Community, Diversity, Sustainability and other Overused Words

California Recommends Releasing Defendants Without Bail During Coronavirus Emergency

Defendants released on own recognizance, meaning they are just expected to show up once the courts reopen

On Monday the Judicial Council of California adopted new rules to lower jail populations in the name of stemming the spread of COVID-19. Chief among these is no-cash bail for certain non-serious, non-felony crimes. The Los Angeles District Attorney had already moved to eliminate cash bail for similar crimes in an effort to "reduce the number of people both in local jails and courthouses as part of her office's response to help curb the spread of the coronavirus," as stated in a March 20 press release.

The Judicial Council is the policymaking body of the California courts. Led by the California Chief Justice, the Council is responsible for ensuring the consistent administration of justice across the state's court system.

Under both the county and state guidelines, those who are released without bail are still required to appear for their court date, albeit the new rules allow for remote conduct of hearings. Failure of the defendant to appear will result in a warrant for the defendant's arrest and a possible additional charge of failure to appear on the criminal complaint.

Some serious crimes are excluded from the no-bail releases. Defendants who are accused of murder, rape, kidnapping, and violating a protective order may still have to post cash bail. Other serious crimes, such as first-degree burglary (burglary of a residence) and domestic battery, are also excluded. Even petty theft becomes felony looting if committed under a state of emergency.

A no-cash bail law for California, SB 10, was already signed into law by then-Governor Jerry Brown in August, 2018. However, a referendum to overturn the law gathered enough signatures for the November 2020 ballot, and SB 10 was stayed until that time. Until mid-March, cash bail had still been in effect.

The current pandemic situation is allowing the state of California to see what life will be like if the referendum to overturn SB 10 fails. Out on their own recognizance will be all sorts of deadbeats who, Santa Monicans know, had to do something pretty spectacular in order to gain the attention of the police. Given the shoplifters, grocery-store thieves, and sanitation-disabled trespassers who we are already unable to lock up, the release of those who have actually been nabbed does not bode well.

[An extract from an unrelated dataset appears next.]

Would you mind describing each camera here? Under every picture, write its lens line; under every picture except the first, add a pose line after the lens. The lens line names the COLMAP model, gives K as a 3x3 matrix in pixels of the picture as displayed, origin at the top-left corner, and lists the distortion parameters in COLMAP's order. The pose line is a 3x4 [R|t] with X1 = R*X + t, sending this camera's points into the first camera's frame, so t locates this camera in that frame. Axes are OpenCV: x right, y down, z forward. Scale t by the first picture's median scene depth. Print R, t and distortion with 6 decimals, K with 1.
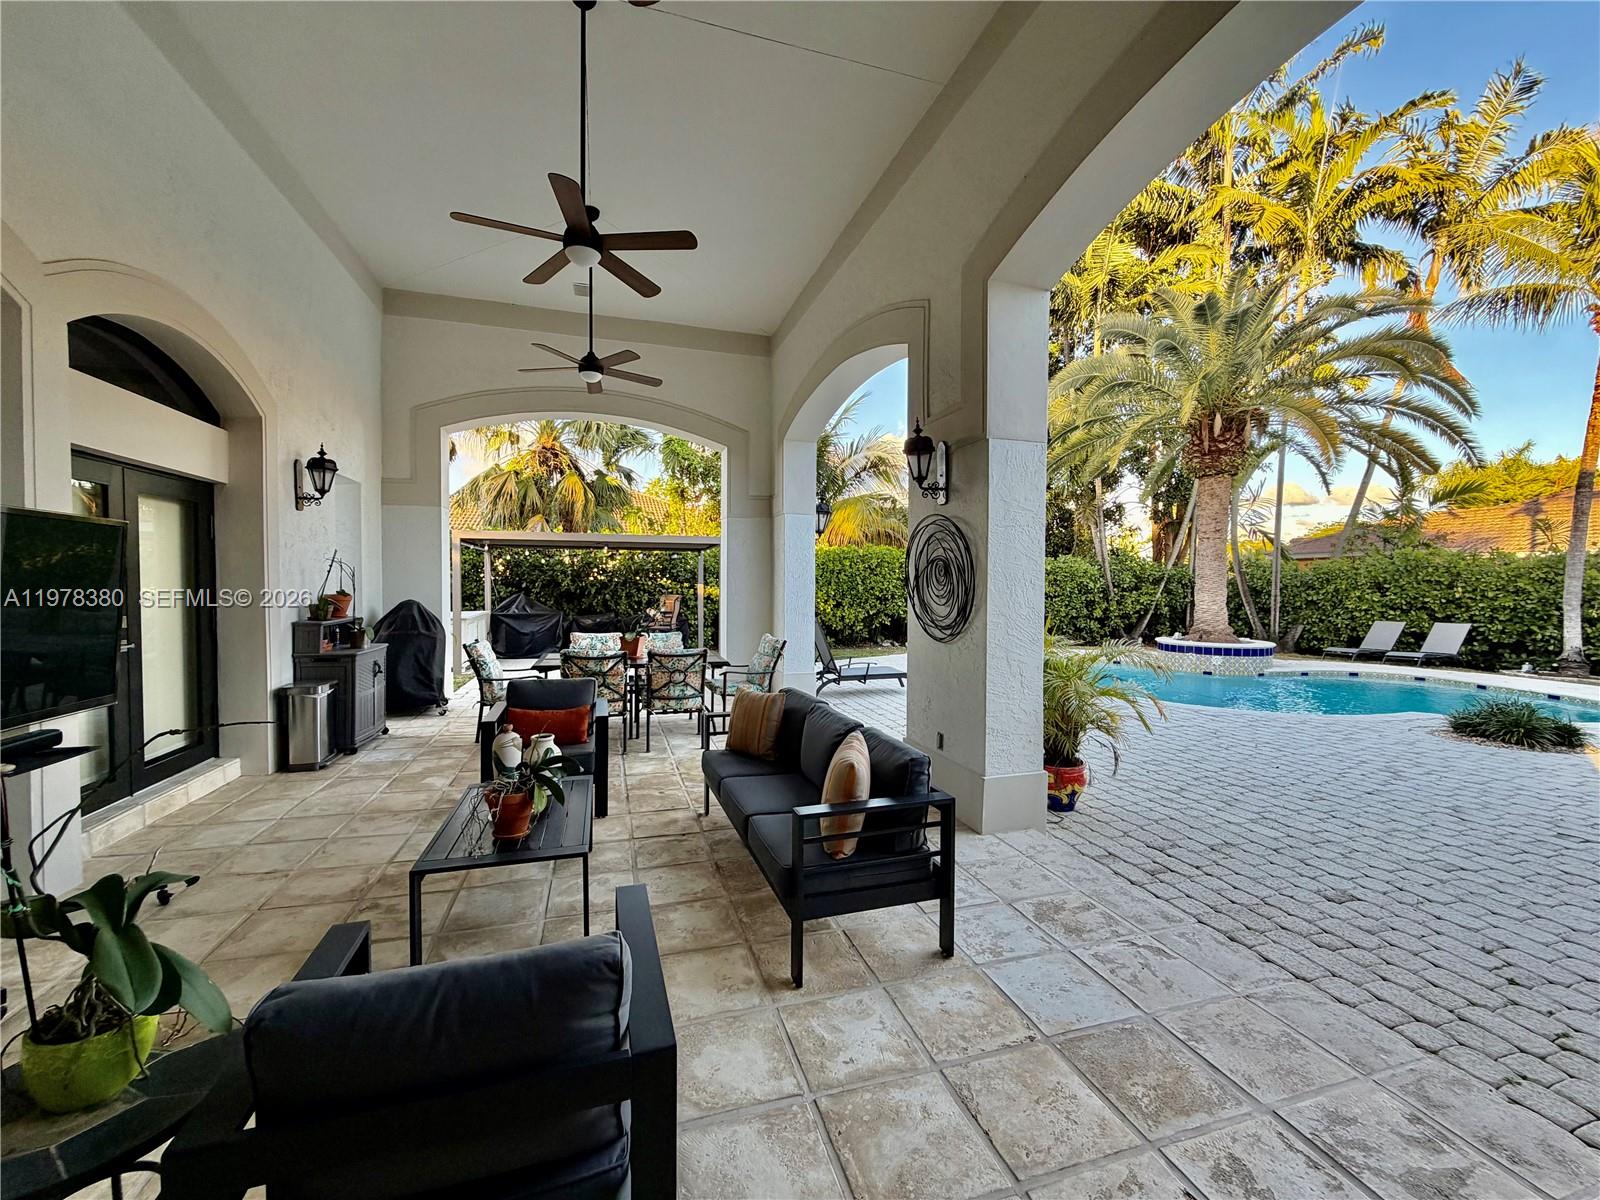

Just as disturbing is the lack of clear reasoning for the panic-stricken release of criminal defendants from our county and state penal institutions. LA County District Attorney Jackie Lacey says the release will help stop the spread of coronavirus.

Really? How? If she thinks the criminal defendants in jail are harboring COVID-19 germs, then how does releasing them to the outside world help stop the spread of the virus? If anything, it does the opposite.

Assistant Media Chief for the DA's office, Greg Risling, writes that the point of releasing those "who are accused of committing nonviolent felonies and misdemeanors" out of jails and courthouses is "to protect all of the people who work within and use the criminal justice system from potential exposure to the coronavirus."

Oh, great. So the goal of the DA is to protect her staff? Uh...what about protecting the public? Following similar reasoning, it would also be beneficial for the protection of people who work at hospitals to rid the places of COVID-19 patients.

Risling admits "our office does not have an estimate of how many of the defendants are homeless and are back on the street." But given the types of crimes for which defendants are being released, allegedly nonviolent nuisances, the probability is high that many of them are homeless. Releasing them means taking them out of a place where they have shelter, food, and medical care and letting them fend for themselves on the street again. If these defendants do carry novel coronavirus germs, they are transmitting them to other homeless people and to the hapless public who are constrained to use the same public places.

By use of vague language like "help curb the spread" from the county DA's office and "safely reduce jail populations" from the state Judicial Council's statement, both law enforcement agencies are inelegantly attempting to disguise their true goal. That goal is not to ensure the health and safety of jail prisoners or the public. They wish to protect their own staff from infection, and they wish to avoid the bad publicity, liability, and expense of dealing with a COVID-19 outbreak in the jail population.